The main point is that for any connected semisimple group $G$ that is simply connected and has no nontrivial automorphisms of its Dynkin diagram (such as your question for type C), the automorphism variety of $G$ is connected, which is to say is exactly the adjoint central quotient $G^{\rm{ad}}$, and hence forms of that type can be studied via the cohomology of the adjoint quotient, to which Hasse Principle, etc. may be applied. (The book of Platonov-Rapinchuk provides proofs of the statements about cohomology of semisimple groups made below.)

Let's now focus on the case of simply connected groups of type C over a field $k$, as in your question. Such groups are exactly the twisted forms of the split form $G_0 := {\rm{Sp}}_{2n}$, so the set of isomorphism classes over $k$ is naturally in bijection with ${\rm{H}}^1(k, G_0^{\rm{ad}}) = {\rm{H}}^1(k, G_0/\mu)$ where $\mu = \mu_2$ is the center of $G_0$. By the Hasse Principle for adjoint groups, the natural map $$c:{\rm{H}}^1(k, G_0/\mu) \rightarrow \prod_v {\rm{H}}^1(k_v, G_0/\mu)$$ is injective (as a map of sets, not just that its kernel as a map of pointed sets is trivial). Moreover, by the arithmetic theory of connected semisimple groups over local fields (including the archimedean case), the natural connecting map $$\delta_v: {\rm{H}}^1(k_v, G_0/\mu) \rightarrow {\rm{H}}^2(k_v,\mu) = {\rm{Br}}(k_v)[2]$$ is bijective.

Since ${\rm{Br}}(k_v)[2]$ has order 2 when $k_v \ne \mathbf{C}$ and is trivial when $k_v = \mathbf{C}$, we see that a $k$-form $G$ of $G_0$ is split at $v$ precisely when its class $[G] \in {\rm{H}}^1(k, G_0/\mu)$ has image $c([G])$ with trivial $v$-component.
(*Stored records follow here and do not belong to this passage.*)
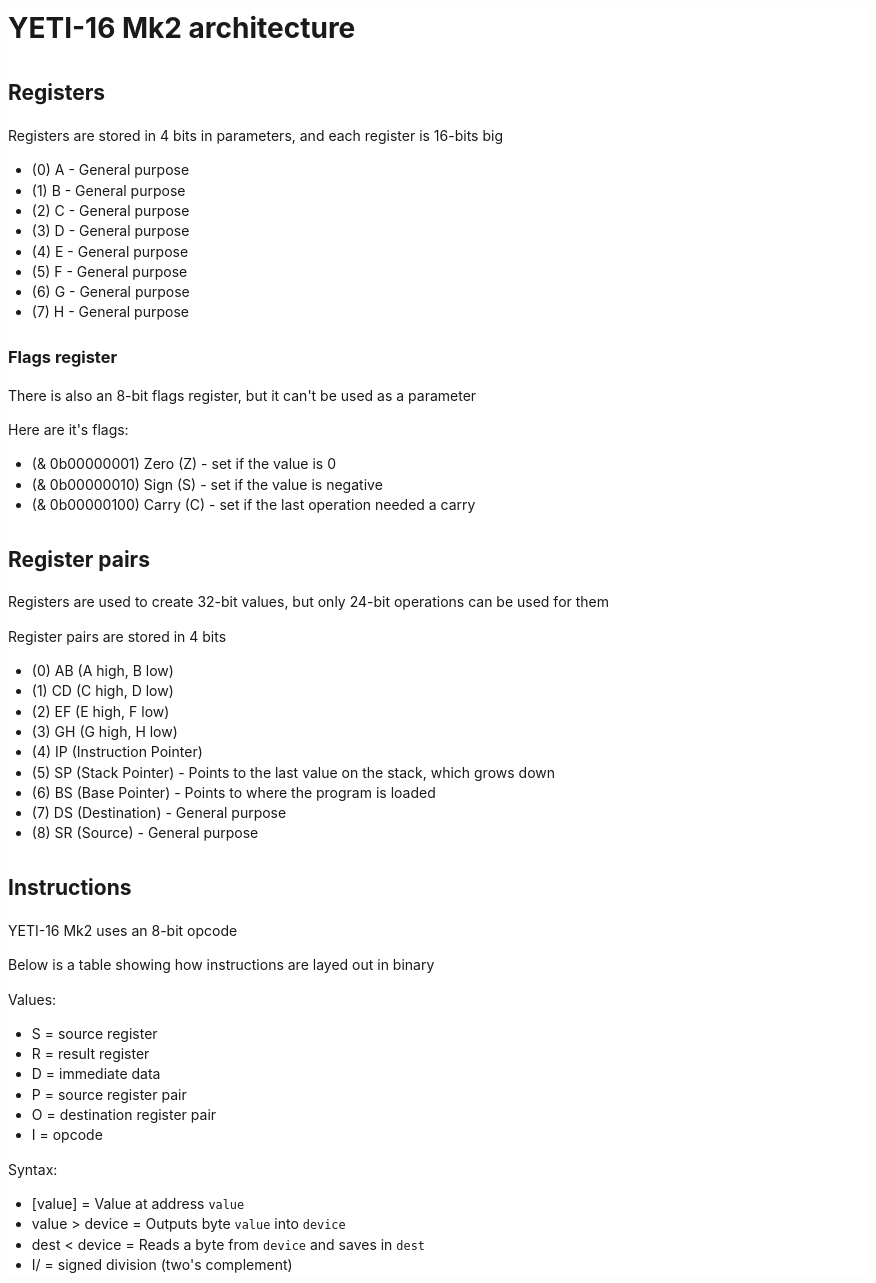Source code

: # YETI-16 Mk2 architecture

## Registers
Registers are stored in 4 bits in parameters, and each register is 16-bits big
- (0) A - General purpose
- (1) B - General purpose
- (2) C - General purpose
- (3) D - General purpose
- (4) E - General purpose
- (5) F - General purpose
- (6) G - General purpose
- (7) H - General purpose

### Flags register
There is also an 8-bit flags register, but it can't be used as a parameter

Here are it's flags:
- (& 0b00000001) Zero  (Z) - set if the value is 0
- (& 0b00000010) Sign  (S) - set if the value is negative
- (& 0b00000100) Carry (C) - set if the last operation needed a carry

## Register pairs
Registers are used to create 32-bit values, but only 24-bit operations can be used
for them

Register pairs are stored in 4 bits
- (0) AB (A high, B low)
- (1) CD (C high, D low)
- (2) EF (E high, F low)
- (3) GH (G high, H low)
- (4) IP (Instruction Pointer)
- (5) SP (Stack Pointer) - Points to the last value on the stack, which grows down
- (6) BS (Base Pointer) - Points to where the program is loaded
- (7) DS (Destination) - General purpose
- (8) SR (Source) - General purpose

## Instructions
YETI-16 Mk2 uses an 8-bit opcode

Below is a table showing how instructions are layed out in binary

Values:
- S = source register
- R = result register
- D = immediate data
- P = source register pair
- O = destination register pair
- I = opcode

Syntax:
- [value] = Value at address `value`
- value > device = Outputs byte `value` into `device`
- dest < device = Reads a byte from `device` and saves in `dest`
- I/ = signed division (two's complement)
Likewise, if $k_v = \mathbf{R}$ then $G$ is anisotropic at $v$ (equivalently, $G(k_v)$ is compact) precisely when $[G]_v$ is nontrivial.

It is a general fact that the connecting map $\delta:{\rm{H}}^1(k,G_0/\mu) \rightarrow {\rm{H}}^2(k,\mu) = {\rm{Br}}(k)[2]$ is surjective for any number field $k$, and by class field theory elements of ${\rm{Br}}(k)[2]$ are specified exactly by choosing an even finite set $S$ of non-complex places of $k$ (corresponding to a unique quaternion division algebra over $k$ split exactly away from $S$). Hence, given any such $S$ there exists a $k$-form $G$ of $G_0$ that is split away from $S$ and is non-split at all places in $S$, with $G(k_v)$ compact for all real places in $S$. Such a $k$-form $G$ is unique, due to the injectivity of $c$ above.